Yok abi yok, kendi kızım olursa birgün, Allah’tan başka kimseye boyun eğmesin, kimsenin kahrını çekmesin, “insan” gibi yaşasın isterim. Kızıma layık ol(a)mayan erkek, gitsin aradığı şefkati başkasından bulsun,…
Üstadım.Kaleminize sağlık .sizde yazmasaydınız erkeklerin blogda yazması yasak diye düşünmeye başlayacaktım.29 yaşındayım 10 yıldır. kendi ayaklarımın üstünde durup kendi doğrularımın bedelini ödemekten hiç kaçınmadım.Ahlaki değerlerim doğrularım nedeniyle ailem ile dahi büyük mesafeler girdi.hayat ve vatan mücadelesi derken evlenme vaktimiz geldi geçiyor.Üniversiteden itibaren 9-10 yıldır Düğününe gittiğimiz arkadaşlarımızın çoğunun 3-5 ay geçmeden boşanmaya çalıştığı en sevdiği kişi olması gereken eşlerini kötüleyecek kadar bayağılaştıklarını görünce insan en kıymetli sünnet olan evlenmeyi nedense 2.plana istemese dahi atıyor.Evlenmeden önce ve Evlilikte eşler tüm kararları kendi aralarında almasını bilmeli anne baba vb akrabalar devreye girince ufacık hatalar birbirlerinden Nefret etmeye neden oluyor.Hata ihanet(aldatma) olmadığı sürece telafi edilebilir. Evli eşler tüm olacakları iyi,kötü hatta ölümü bile tereddütsüz birlikte murat etmeli diye düşünüyorum.
selam oğuz.
yazdıkların harika ya.
Duygularinizi cok guzel dile getirmissiniz. Ben iki yildir evli bir kadinim ve esimin en takdir ettigim ozelligi bana boyle korkulara kapildigi zaman soyleyebilmesi. Benim gozlemledigim ve tecrube ettigim kadariyla kadinlarin en buyuk beklentisi sevildiklerini, deger verildiklerini yuzde yuz hissetmek. Cunku kadinlar da zamanla degerlerini yitirmekten, iliskide kaybolmaktan, ve verdikleri emege degecek kadar sevilmemekten korkuyor.

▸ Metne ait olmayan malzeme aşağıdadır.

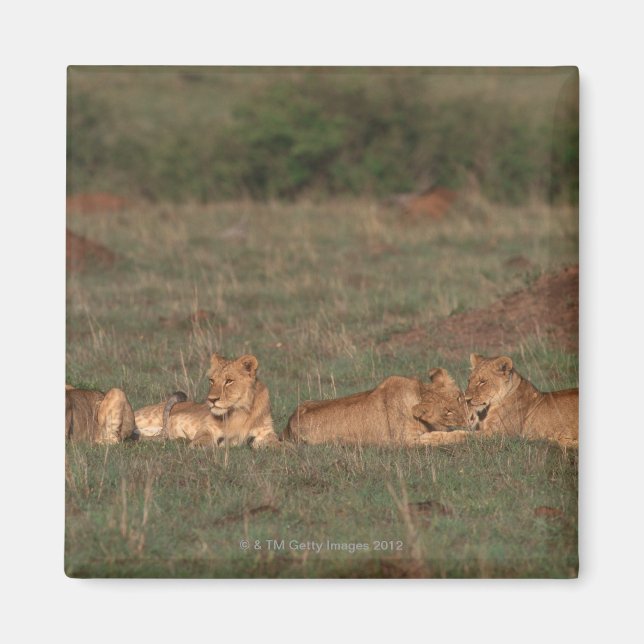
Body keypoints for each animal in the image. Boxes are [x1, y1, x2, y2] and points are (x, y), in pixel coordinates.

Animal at [134, 353, 278, 447]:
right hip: (145, 417)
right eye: (212, 380)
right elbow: (203, 439)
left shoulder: (266, 432)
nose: (211, 399)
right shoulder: (207, 428)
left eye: (229, 381)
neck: (239, 412)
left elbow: (278, 444)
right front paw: (198, 445)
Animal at [283, 368, 475, 445]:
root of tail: (288, 423)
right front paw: (466, 436)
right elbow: (440, 437)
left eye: (459, 398)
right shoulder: (404, 440)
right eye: (447, 412)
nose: (470, 419)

Ancak en derin korkulari, utanclari, paylasilmasi zor duygulari konusmaktan cekinmeyen insanlar derin bir bag kurabiliyor. Bir de karsindakini dinleyip uzlasmaya acik olunca cogu sorun cozulebiliyor. Evdeki mis gibi yemek kokulari her gun degil de haftada bir olsun, onemli degil. Ya da bir gun biri yemek maharetini gosterir bir gun oburu. Bunlar konusulup paylasilacak seyler. Cocuklarin kitabini bir gece siz okursunuz bir gece o. Sadece iki insanin paylastigi sorumluluklarla o bag da kuvvetlenir diye dusunuyorum. Tek ki meseleyi benim cocukken buldugum konforum ne kadar zarara ugrayacak meselesi olarak gormeyin.
temel mesele su, bu vs gibi cumleler kurulabilir. Ama en nihayetinde sanirim ‘hayat paylasmak’ istiyoruz. Kimse kimse ile yarismasin, egemenlik kurmasin. Dogal dengelerle, sevgi ile incelik ile kurulan muhabbete zeval gelmez.

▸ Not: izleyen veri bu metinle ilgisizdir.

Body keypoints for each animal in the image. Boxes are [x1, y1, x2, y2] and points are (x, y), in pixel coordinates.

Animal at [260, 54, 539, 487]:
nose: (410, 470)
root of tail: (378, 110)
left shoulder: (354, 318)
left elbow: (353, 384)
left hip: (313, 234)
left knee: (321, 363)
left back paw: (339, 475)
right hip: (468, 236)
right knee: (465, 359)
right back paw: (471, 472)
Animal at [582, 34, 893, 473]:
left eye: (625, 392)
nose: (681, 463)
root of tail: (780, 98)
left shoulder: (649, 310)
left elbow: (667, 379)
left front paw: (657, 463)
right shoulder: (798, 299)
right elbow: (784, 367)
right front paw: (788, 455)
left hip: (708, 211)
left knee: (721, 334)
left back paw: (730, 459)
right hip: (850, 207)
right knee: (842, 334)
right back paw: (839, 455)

Kimse kimseye guc gosterisinde falan bulunma niyetinde degil en azindan kadinlarin erkeklere karsi boyle bir niyette olmadiklarini biliyorum. Ama karsi tarafi korkutan, ayaklari yere saglam basan biri ile olmaksa onda buyuk bir problem var. Farkindayim caglar degisti, annelerimiz gibi degiliz ama siz de degistiniz beyler. Orta yolu bulmak, tasin altina elini koymak, beraber bir hayati omuzlamak niye size bu kadar korkutucu geliyor ? Neden gelsin ve hayatimi kolaylastirsin diye bakiyorsunuz kadinlara. Birbirinize hayati kolaylastirma niyeti ile adim atarsaniz, korkulara da yer kalmayacak.